Autorzy tego badania sugerują, żeby maski używać „od czasu do czasu", jako elementu treningów o niskiej intensywności. Jednak takie akcesorium przydaje się jedynie ludziom biegającym dobre 10-15 godzin tygodniowo, a nie tym, którzy mają problem z wyrobieniem 150 minut na siłowni w ciągu siedmiu dni. Viada i Arent zgodnie uważają, że w innych sytuacjach zmniejszenie jakości i intensywności może przynieść więcej szkód niż korzyści – nawet jeśli rzeczywiście uda ci się wzmocnić płuca.

Reklama

Co więcej, wciąż nie wiadomo, czy taki wysiłek jest dobry dla układu oddechowego. Może się wręcz okazać, że w dłuższej perspektywie będzie on szkodliwy – im więcej krwi trafia do mięśni układu oddechowego, tym mniej krąży jej w mięśniach szkieletowych, które pomagają ci się poruszać. „Czy [wzmocnienie przepony i płuc] naprawdę ma tak wielkie znaczenie, wciąż pozostaje zagadką. Jednak rzadko to właśnie układ oddechowy jest czynnikiem, który cię ogranicza" – wyjaśnił Arent. „W normalnych warunkach człowiek ma tendencję do nadmiernego oddychania przy ćwiczeniach o wysokiej intensywności. Ludzie posiadają rezerwę oddechową".

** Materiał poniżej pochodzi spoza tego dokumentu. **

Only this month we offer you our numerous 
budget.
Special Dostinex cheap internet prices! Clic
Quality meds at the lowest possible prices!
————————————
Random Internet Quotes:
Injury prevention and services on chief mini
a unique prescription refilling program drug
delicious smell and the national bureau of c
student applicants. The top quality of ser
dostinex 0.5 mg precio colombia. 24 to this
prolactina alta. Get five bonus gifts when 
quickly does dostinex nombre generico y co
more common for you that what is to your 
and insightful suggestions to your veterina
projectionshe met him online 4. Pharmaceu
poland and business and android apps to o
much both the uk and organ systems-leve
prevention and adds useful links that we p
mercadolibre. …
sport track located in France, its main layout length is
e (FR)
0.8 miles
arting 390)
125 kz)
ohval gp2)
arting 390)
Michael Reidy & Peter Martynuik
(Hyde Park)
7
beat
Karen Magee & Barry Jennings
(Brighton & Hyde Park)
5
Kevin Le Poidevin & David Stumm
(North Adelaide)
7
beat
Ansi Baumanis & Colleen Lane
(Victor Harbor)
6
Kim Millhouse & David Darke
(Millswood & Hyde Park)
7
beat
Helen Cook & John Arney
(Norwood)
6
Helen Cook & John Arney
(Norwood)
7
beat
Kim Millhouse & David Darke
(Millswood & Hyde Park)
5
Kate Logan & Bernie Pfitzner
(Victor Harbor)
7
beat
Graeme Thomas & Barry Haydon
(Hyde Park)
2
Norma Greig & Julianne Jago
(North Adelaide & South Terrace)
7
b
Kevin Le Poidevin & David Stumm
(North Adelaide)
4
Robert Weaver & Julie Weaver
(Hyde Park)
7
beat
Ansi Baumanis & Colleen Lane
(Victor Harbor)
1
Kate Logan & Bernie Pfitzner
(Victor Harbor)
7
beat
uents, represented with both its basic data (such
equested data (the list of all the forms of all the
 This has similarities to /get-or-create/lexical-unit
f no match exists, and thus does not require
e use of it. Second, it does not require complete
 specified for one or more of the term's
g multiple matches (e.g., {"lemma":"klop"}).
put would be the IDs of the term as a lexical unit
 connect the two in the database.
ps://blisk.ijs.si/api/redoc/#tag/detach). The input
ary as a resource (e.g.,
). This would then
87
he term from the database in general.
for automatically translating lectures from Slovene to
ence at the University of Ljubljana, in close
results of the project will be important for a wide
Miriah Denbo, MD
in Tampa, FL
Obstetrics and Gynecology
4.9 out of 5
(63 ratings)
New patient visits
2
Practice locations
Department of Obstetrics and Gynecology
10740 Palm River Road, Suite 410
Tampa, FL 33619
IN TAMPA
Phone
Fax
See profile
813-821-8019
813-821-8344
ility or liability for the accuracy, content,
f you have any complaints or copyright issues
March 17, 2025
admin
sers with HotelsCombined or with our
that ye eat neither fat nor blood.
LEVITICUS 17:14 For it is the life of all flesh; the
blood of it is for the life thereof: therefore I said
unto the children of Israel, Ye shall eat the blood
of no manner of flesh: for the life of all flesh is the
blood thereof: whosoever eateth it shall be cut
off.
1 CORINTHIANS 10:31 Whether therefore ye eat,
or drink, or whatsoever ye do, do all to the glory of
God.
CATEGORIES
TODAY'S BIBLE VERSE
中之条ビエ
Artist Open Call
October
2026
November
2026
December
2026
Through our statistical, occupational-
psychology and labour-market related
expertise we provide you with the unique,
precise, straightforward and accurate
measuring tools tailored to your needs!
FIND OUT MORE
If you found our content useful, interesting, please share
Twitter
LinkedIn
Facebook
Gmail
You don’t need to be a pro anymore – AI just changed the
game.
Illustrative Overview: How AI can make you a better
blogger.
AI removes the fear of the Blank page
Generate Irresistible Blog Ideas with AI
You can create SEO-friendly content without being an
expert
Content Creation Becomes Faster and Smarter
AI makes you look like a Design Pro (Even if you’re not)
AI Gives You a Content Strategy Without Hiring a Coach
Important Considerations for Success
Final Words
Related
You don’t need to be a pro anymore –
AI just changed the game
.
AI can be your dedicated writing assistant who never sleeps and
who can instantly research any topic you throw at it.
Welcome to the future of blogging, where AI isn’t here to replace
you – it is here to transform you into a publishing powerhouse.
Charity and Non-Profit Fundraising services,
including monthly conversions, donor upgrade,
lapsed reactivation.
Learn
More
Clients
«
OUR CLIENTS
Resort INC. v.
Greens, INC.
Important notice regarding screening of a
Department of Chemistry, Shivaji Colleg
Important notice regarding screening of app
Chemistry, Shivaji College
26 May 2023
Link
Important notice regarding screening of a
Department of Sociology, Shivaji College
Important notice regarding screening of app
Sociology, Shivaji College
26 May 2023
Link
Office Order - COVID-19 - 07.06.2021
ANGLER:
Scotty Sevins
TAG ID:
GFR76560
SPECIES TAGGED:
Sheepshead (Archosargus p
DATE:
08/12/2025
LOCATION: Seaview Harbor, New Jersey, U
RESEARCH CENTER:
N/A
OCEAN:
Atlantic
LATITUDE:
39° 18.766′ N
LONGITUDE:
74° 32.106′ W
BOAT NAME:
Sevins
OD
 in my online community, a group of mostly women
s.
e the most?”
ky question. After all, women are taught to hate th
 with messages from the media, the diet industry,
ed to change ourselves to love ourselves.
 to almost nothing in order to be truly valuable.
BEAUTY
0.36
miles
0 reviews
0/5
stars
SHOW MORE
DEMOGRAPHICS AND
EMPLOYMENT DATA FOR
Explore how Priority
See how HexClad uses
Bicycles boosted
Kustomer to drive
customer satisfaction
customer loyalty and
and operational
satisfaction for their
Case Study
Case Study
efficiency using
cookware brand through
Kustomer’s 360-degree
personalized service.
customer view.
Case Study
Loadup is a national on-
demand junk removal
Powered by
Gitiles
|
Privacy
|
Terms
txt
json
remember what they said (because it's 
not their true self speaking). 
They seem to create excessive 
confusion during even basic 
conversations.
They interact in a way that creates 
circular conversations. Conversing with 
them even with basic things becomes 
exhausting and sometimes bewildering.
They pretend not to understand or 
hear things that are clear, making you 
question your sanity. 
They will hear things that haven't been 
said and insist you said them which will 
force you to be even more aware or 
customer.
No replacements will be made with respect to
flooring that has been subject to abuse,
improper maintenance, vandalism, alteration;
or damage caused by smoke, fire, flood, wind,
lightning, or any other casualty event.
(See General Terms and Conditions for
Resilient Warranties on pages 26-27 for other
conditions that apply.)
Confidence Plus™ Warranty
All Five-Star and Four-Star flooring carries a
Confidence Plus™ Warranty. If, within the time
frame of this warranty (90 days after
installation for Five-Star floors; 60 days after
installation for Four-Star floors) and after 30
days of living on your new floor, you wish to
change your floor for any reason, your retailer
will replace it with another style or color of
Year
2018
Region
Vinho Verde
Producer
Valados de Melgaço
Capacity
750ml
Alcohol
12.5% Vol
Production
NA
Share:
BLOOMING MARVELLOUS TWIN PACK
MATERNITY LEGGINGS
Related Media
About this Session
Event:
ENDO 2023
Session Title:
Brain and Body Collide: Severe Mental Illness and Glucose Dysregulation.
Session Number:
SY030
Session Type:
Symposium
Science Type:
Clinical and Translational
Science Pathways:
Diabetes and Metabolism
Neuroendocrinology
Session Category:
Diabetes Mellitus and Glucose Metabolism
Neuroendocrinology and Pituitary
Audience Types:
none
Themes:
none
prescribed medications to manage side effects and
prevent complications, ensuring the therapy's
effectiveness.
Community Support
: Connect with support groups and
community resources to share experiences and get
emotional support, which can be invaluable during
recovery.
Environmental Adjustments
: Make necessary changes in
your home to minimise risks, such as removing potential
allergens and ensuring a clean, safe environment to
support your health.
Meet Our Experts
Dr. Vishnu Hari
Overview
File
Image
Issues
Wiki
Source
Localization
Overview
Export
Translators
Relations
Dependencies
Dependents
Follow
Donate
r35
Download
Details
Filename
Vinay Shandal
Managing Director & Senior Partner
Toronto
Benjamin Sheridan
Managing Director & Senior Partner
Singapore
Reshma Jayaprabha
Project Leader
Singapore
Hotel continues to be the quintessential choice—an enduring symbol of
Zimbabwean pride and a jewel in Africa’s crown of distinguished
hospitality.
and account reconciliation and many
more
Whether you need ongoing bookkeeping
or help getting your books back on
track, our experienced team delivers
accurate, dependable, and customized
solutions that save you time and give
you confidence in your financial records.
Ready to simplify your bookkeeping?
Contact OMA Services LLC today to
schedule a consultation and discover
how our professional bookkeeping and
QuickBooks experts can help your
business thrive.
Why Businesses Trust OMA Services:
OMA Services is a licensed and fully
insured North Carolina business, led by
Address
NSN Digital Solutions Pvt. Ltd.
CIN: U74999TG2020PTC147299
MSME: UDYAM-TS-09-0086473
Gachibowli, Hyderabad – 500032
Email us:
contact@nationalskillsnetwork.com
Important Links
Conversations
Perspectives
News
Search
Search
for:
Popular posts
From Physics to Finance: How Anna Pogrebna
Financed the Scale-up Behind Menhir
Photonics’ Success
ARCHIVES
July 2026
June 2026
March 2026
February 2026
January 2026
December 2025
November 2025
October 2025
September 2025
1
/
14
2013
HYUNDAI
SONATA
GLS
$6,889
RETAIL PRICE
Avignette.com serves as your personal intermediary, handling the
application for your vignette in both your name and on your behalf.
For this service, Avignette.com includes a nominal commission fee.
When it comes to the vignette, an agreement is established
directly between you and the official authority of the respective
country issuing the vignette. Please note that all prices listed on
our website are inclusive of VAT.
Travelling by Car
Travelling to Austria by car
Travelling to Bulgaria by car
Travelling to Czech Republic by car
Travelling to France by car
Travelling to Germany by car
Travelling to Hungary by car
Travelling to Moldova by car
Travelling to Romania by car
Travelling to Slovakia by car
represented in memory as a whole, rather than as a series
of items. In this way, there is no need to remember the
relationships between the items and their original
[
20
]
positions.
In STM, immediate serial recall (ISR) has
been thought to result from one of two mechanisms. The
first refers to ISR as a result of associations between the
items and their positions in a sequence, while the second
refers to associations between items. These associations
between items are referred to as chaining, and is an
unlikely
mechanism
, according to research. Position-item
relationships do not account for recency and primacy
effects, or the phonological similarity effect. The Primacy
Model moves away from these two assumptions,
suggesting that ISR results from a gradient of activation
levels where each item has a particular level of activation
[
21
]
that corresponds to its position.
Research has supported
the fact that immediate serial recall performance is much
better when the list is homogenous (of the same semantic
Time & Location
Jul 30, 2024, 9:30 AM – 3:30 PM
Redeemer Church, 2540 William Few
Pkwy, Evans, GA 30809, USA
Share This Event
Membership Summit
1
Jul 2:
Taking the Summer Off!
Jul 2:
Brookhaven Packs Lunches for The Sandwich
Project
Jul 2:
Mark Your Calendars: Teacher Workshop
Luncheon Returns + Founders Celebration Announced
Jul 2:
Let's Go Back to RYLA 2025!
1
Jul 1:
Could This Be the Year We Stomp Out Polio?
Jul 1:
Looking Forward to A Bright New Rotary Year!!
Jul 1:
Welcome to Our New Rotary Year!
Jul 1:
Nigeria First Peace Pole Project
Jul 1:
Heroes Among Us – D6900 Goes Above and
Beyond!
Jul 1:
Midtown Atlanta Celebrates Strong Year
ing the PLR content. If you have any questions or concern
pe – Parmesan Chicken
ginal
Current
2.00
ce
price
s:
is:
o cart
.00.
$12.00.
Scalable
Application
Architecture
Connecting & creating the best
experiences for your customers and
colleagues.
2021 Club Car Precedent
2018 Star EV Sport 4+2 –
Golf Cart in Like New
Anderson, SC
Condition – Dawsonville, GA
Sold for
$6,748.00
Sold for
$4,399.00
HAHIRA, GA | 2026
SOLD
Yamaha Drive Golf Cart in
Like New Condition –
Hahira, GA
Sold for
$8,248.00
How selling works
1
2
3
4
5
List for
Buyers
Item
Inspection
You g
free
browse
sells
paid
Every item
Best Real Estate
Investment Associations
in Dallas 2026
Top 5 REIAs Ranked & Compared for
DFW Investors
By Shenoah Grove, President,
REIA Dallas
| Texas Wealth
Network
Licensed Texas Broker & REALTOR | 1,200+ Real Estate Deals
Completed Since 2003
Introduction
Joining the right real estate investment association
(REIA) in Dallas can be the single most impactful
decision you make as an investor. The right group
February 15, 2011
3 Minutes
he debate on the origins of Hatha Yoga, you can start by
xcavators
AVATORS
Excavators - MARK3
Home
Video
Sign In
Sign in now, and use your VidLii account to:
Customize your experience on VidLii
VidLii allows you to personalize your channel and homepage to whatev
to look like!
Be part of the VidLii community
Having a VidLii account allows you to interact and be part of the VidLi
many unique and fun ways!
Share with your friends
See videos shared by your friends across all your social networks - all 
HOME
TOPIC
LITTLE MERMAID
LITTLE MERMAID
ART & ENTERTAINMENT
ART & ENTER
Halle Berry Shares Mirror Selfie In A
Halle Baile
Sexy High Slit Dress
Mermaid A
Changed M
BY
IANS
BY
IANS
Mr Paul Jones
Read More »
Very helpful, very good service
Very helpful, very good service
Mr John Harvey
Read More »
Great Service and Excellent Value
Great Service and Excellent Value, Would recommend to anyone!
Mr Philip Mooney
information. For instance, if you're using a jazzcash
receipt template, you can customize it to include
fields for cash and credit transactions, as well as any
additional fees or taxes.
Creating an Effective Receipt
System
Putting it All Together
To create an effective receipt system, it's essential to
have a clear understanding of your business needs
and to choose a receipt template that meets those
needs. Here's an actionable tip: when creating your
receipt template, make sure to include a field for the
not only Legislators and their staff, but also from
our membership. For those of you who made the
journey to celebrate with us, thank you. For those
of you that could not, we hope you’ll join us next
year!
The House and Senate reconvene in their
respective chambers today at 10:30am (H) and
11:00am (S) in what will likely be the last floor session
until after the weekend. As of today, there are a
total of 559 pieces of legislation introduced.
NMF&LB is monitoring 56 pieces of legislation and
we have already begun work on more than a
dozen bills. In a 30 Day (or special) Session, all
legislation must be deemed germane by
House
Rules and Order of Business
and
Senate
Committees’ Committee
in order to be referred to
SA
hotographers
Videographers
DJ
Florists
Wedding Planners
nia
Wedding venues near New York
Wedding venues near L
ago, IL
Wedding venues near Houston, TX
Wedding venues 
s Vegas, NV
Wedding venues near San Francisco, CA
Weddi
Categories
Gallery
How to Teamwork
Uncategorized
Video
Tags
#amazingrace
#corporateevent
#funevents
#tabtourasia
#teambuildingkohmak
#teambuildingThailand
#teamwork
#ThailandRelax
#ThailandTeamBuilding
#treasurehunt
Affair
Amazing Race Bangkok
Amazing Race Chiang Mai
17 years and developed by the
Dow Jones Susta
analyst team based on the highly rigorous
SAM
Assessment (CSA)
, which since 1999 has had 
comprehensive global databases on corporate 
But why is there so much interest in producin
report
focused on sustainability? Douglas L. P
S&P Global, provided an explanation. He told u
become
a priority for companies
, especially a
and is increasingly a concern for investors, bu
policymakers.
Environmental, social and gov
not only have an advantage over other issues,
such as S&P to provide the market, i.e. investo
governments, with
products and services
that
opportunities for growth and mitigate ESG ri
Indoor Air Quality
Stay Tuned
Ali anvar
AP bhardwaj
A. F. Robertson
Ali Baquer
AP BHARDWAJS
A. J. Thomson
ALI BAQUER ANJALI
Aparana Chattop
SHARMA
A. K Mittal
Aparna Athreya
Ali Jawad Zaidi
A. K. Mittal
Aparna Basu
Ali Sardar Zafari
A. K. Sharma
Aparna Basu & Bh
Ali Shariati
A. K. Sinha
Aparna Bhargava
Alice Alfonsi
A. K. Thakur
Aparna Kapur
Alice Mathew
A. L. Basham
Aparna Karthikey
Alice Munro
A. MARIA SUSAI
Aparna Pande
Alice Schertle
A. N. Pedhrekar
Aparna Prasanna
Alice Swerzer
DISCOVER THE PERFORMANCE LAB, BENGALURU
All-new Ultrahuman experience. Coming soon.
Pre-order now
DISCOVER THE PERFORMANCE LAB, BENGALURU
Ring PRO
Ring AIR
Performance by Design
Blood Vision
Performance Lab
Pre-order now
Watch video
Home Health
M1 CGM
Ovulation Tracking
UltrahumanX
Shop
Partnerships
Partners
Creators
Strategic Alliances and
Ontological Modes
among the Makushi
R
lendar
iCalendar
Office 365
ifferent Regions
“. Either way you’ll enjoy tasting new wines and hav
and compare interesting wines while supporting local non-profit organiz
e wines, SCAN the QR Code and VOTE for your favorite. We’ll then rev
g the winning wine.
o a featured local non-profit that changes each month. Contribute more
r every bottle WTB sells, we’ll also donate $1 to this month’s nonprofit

Jeśli jednak czeka cię jakiś duży wysiłek na wysokościach, taki trening rzeczywiście może ci się przydać. Należy o nim również pomyśleć wtedy, gdy musisz być przygotowany na sytuacje, w których dostęp do powietrza będzie ograniczony – pewne badanie poświęcone strażakom wykazało, że dzięki ćwiczeniu z maską znacznie lepiej radzili sobie podczas przedzierania się przez płonące pomieszczenia (w strażackich hełmach bardzo ciężko się oddycha). Jednak jeżeli nie jesteś zawodowym sportowcem albo strażakiem, taka maska jedynie utrudni ci sesję na siłowni. I jak podkreślił Viada, to, że coś jest trudniejsze, wcale nie oznacza, że jest lepsze.

„Ogólnie rzecz biorąc, to trochę tak, jakbym kazał ci podczas przysiadów włożyć sobie pinezki pod stopy. Na pewno będzie bardziej bolało, ale samo wykonywanie trudniejszego ćwiczenia nie sprawi jeszcze, że zacznie ono przynosić większe efekty" – powiedział Viada. „Zazwyczaj krótki oddech podczas ćwiczeń fizycznych wcale nie oznacza, że w twoich płucach jest za mało powietrza. Po prostu twoja krew nie dostarcza wystarczającej ilości tlenu do pracujących mięśni, więc masz wrażenie, że nie możesz oddychać. Jednak w rzeczywistości nie ma to nic wspólnego z układem oddechowym".

Reklama

Innymi słowy, noszenie maski treningowej najprawdopodobniej sprawi, że znacząco zmniejszą się twoje osiągi podczas treningów. „Spowolni twoje tempo i skróci czas treningu. Wpłynie negatywnie na wszystkie inne czynniki, które są niezbędne, abyś stał się lepszym sportowcem" – powiedział Viada.

Jeśli twój cel to zwiększenie ilości tlenu, którą twoja krew może dostarczyć do mięśni, a nie stać się na namiot hipoksyczny oraz nie chcesz – jak przynajmniej podejrzewam – wstrzykiwać sobie erytropoetyny, Arent sugeruje, żebyś sprawdził, czy nie masz niedoboru żelaza. Jak bowiem odkrył po przeanalizowaniu biomarkerów we krwi zawodników ze studenckiej drużyny futbolowej, poziom żelaza znacząco spada pod koniec sezonu. Uzupełnianie żelaza, które jest ważnym składnikiem hemoglobiny, może sprawić, że krew będzie transportowała więcej tlenu. W ten sposób osiągniesz podobny efekt, co przy zwiększeniu ilości czerwonych krwinek.

Jednak Arent powiedział również, że zamiast martwić się o poziomy EPO, oddychanie i wysokość, większość sportowców amatorów znacznie więcej skorzysta na „poprawieniu sprawności układu mięśniowo-szkieletowego, dzięki czemu będą pobierać więcej tlenu z powietrza, które trafia do ich płuc".

Tłumacząc z polskiego na nasze: czas popracować nad kondycją.